In his address to political
leaders on 10 September 1937:
Since
in four years we have liberated Germany, we have now the right to enjoy
the fruit of our work.
HITLER'S SPEECHES
by Norman Baynes, 1942, VOLUME 1, Page 944
In Berlin on 30 January
1936:
Today
we can proudly stand up before the world as Germans. For particularly
in this last year of our regime, the German Volk has been given back its
honor before the world. We are no longer defenseless Helots but have
become free and self-assured "world citizens."
HITLER, [Speeches
and Proclamations], by Max Domarus, Vol. 2, page 747
In a speech on 10 April
1923:
...
the banner with the white circle and the black swastika will be hoisted
over the whole of Germany on the day which shall mark the liberation of
our whole people.
HITLER'S SPEECHES
by Norman Baynes, 1942, VOLUME 1, Page 44
And in the Proclamation
on 7 September 1937 at the opening of the Nuremberg Parteitag:
The
Treaty of Versailles is dead; Germany is free, and the guarantee of our
freedom is our own army.
HITLER'S SPEECHES
by Norman Baynes, 1942, VOLUME 2, Page 1357
Bush is now claiming
to be the only leader to have brought freedom to Iraq.
As with Bush, Hitler
claimed his acts were efforts toward peace not war.

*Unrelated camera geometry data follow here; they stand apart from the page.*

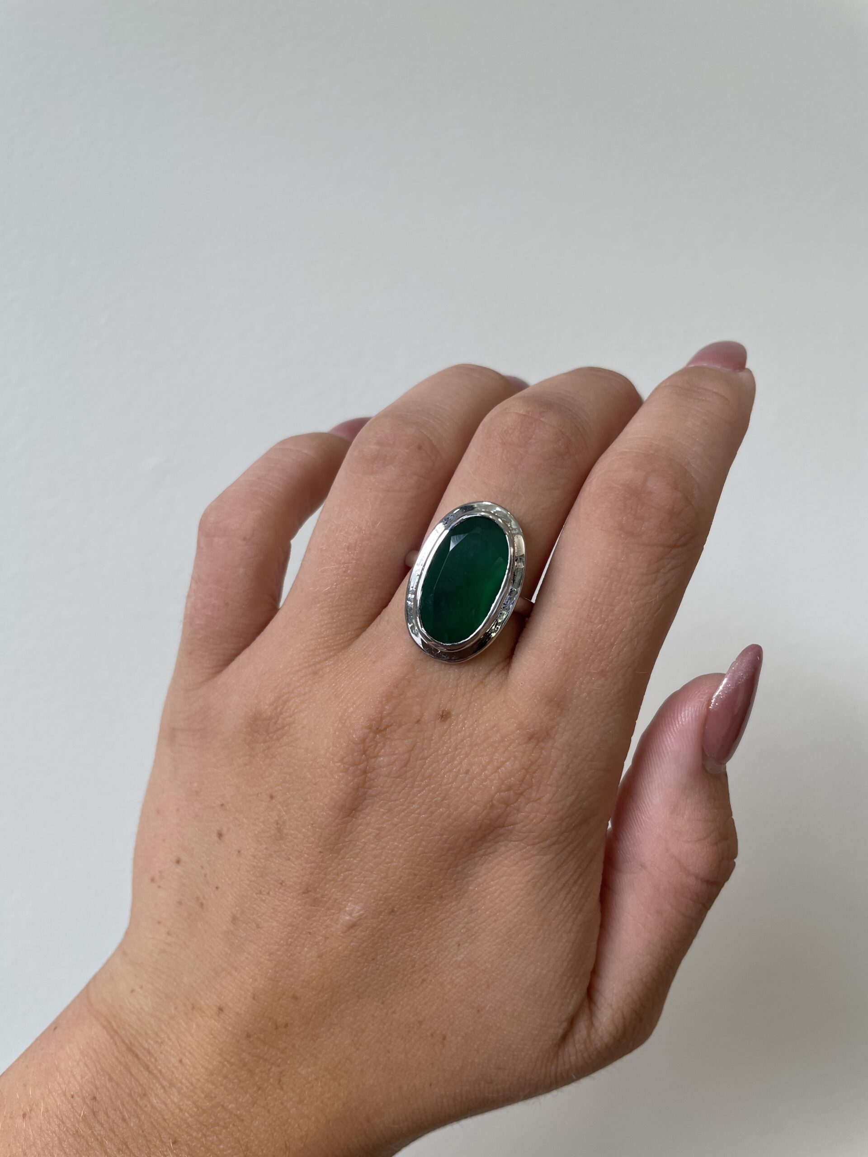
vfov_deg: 67.3
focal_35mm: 26
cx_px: 434
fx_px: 869
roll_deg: +3.6
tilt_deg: -0.6
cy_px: 578
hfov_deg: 53.1
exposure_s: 1/120
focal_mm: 4.2
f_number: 1.6
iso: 50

In the Reichstag on 21 May
1935:
...Germany
has nothing to gain by a European war of any kind. What we want are
freedom and independence.
HITLER'S SPEECHES
by Norman Baynes, 1942, VOLUME 2, Page 1235
In Kiel on 17 May 1933:
We desire neither war nor bloodshed, but we do want the right to life,
the right to freedom.
HITLER, SPEECHES AND
PROCLAMATIONS 1932-45, Vol. 1, by Max Domarus, page 319
And speaking on 3 July
1936 at Weimar:
But
before this peace we want always to write the word Honor, and under this
conception of peace we want always to include the conception of Freedom!
We wish to be convinced that without this Honor and without this Freedom
there can be no peace.
HITLER'S SPEECHES
by Norman Baynes, 1942, VOLUME 2, Page 1324
Hitler claimed to be
threatening no other country’s freedom.
In his Munich speech on
24 February 1935:
We
wish to threaten no people's freedom. But to everyone we say that
he who wishes to rob the German people of its freedom can do that only
by violence....
HITLER'S SPEECHES
by Norman Baynes, 1942, VOLUME 2, Page 1206
And when asked why
he needed an army of such tremendous magnitude if peace was his primary
concern, he, like Bush, attributed it to the need for national protection
rather than to intimidate or terrorize others.

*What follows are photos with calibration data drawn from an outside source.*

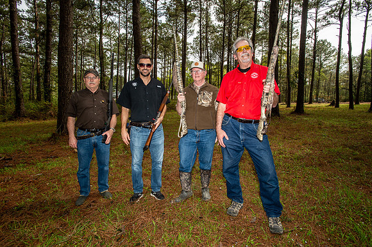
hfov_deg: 84.0
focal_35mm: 20
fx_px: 207
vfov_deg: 61.9
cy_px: 124
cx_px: 186
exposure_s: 1/250
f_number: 5.6
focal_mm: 20
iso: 125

In his speech to the party
leaders at Nuremberg on 14 September 1935:
It
is not to deprive other peoples of their freedom, but to protect our own
German freedom: that is why the Army is here.
HITLER'S SPEECHES
by Norman Baynes, 1942, VOLUME 1, Page 558
MY NEW ORDER
by Adolf Hitler, Edited by de Sales, 1941, page 338
In the Reichstag on
15 September 1935:
The
purpose of building up the German Army was not to threaten the freedom
of any European people, much less deprive them of it, but solely to preserve
the freedom of the German Volk.
HITLER, [Speeches
and Proclamations], by Max Domarus, Vol. 2, page 704
And Hitler, like Bush,
never failed to disguise his acts in the cloak of protecting freedom and
advancing his country.
In an interview with Bertrand
de Jouvenel on 21 February 1936 he stated:
Is
it not logical that I am endeavoring to attain the best advantage for my
country? And is that best advantage not freedom?